Opinião
Pensamentos à deriva
O poder de quem trata e cura não pode nunca ser sinónimo de endeusamento e de distanciamento
Confesso que às vezes não reservo o devido tempo/atenção a certos assuntos, sejam eles sérios ou banais. Vou empurrando para outra altura, mesmo que esteja tudo ali à mão de semear, e só lhes atribuo a verdadeira relevância em SOS. Posso incluir aqui orientar-me sozinha numa cidade onde já passeei inúmeras vezes, mas guiada por terceiros; confecionar um prato que já vi repetidamente fazer; ou até mesmo decidir em quem votar nestas últimas legislativas, por exemplo. Só quando realmente preciso, penso na importância do trabalho prévio e aí sim, obrigatoriamente, olho com olhos de ver, pois a necessidade não espera e só de mim depende. Talvez assim eu me permita fazer porque sei que a informação estará sempre disponível noutro momento que não aquele. É o logo se vê do agora não.
Enfim, há coisas difíceis de mudar e modos de funcionamento que assumidamente consideramos desadequados, mas que apesar de tudo tendemos a manter. É assim a vida, a imperfeição é uma garantia.
Eu lido a toda a hora com pensamentos que concorrem com o usufruto pleno da experiência principal. A toda a hora talvez seja exagero, mas acontece frequentemente. Se alguém me conduz por ruas e ruelas numa cidade desconhecida eu aproveito para olhar além disso. Não decoro cruzamentos nem sinaléticas, mas sei que música se ouvia na rádio enquanto dava conta das cores do casario. Se alguém cozinha, eu confio. Vejo, mas não guardo. Foco-me nas sensações e assumo antes outras tarefas que complementam a refeição. Quanto ao decidir em quem votar, aí a história já é outra, com implicações internas e sociais maiores. Não é distração, inércia ou foco noutros pormenores. Votar é um assunto sério. É na realidade um privilégio, pois qualquer escolha implica, em si mesma, liberdade para o fazer. Então porquê tanta resistência da minha parte? Com tanto tempo para me inteirar porquê guardar para a última? Porque implica reflexão e sentido de responsabilidade? Porque tinha dúvidas e medos? Porque desacredito no sistema?
Por várias vezes peguei nos pdfs dos programas eleitorais, não em todos, porque apesar de dúvidas também tinha certezas, e às tantas dei por mim a fazer outra viagem: “O que não pode mesmo deixar de funcionar?”, “O que não pode mesmo falhar?”. “A saúde em detrimento de tudo o resto”, respondi nos meus botões. E de repente, já não me focava em quem votar, mas sim nas queixas das pessoas que me são próximas no que às respostas de saúde diz respeito. Larguei os programas eleitorais e debrucei-me antes nesta desilusão a que se assiste…
A lei contempla a proteção da saúde para todos, de forma digna do princípio ao fim. Proteção, promoção, prevenção, tratamento e reabilitação, cuidados continuados e paliativos. Acesso a cuidados adequados a cada situação, com prontidão e no tempo clinicamente aceitável. É ainda um direito sermos informados de forma adequada, acessível, objetiva, completa e inteligível, e ainda, acrescento eu, de forma empática, pois na maior parte das vezes a situação já é em si de fragilidade continuada. O poder de quem trata e cura não pode nunca ser sinónimo de endeusamento e de distanciamento. A bata branca não nos pode deixar submissos.

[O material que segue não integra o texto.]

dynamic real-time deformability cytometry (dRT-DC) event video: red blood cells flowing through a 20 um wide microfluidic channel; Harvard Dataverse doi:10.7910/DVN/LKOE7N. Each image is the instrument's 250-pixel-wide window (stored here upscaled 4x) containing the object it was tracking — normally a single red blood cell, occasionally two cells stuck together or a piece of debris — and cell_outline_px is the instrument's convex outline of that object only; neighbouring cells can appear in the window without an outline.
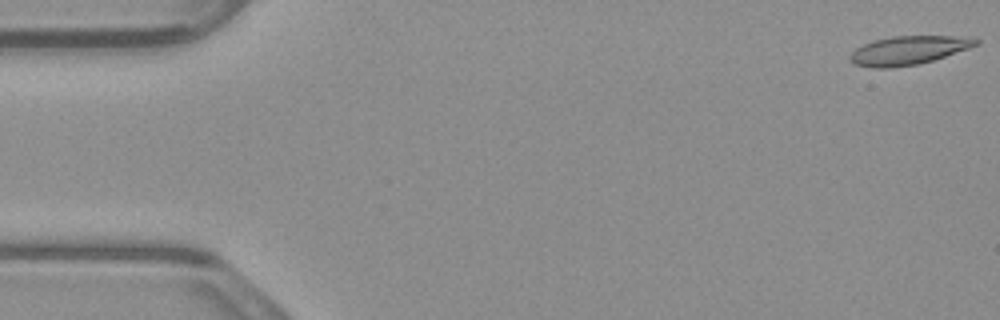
{"species": "common noctule bat (a hibernating species)", "species_latin": "Nyctalus noctula", "temperature_condition": "warm", "stored_images_in_passage": 53, "camera_frame_rate_fps": 3000, "um_per_image_px": 0.085, "animal": {"sex": "male", "body_mass_g": 23.1, "forearm_length_mm": 52.7}, "frame": {"image": 1, "passage_image": 1, "time_ms": 0.0, "image_size_px": [1000, 320], "cell_outline_px": [[980, 44], [920, 64], [888, 68], [872, 68], [856, 64], [848, 56], [856, 48], [864, 44], [876, 40], [892, 36], [972, 36], [980, 40]], "centroid_in_image_um": [77.26, 4.27], "position_along_channel_um": 7.7, "area_um2": 20.92}}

Costumo dizer que só escrevo sobre o que de alguma forma me toca, de outro modo não me envolvo por inteiro. A Carla não teve uma resposta pronta para o problema que enfrentava, o meu pai não teve direito a cuidados paliativos, a Joana teve de pedir esclarecimentos que lhe eram devidos acerca da doença da sua mãe. É grotesco ficar sem alternativas no que à saúde diz respeito. Sem ela nada mais tem verdadeira expressão.
Se calhar quando assumo que não dou a devida atenção a certos assuntos, talvez esteja na verdade a priorizar a minha disponibilidade mental para o que de facto me preenche e importa (ou então estou só a tentar justificar as minhas imperfeições).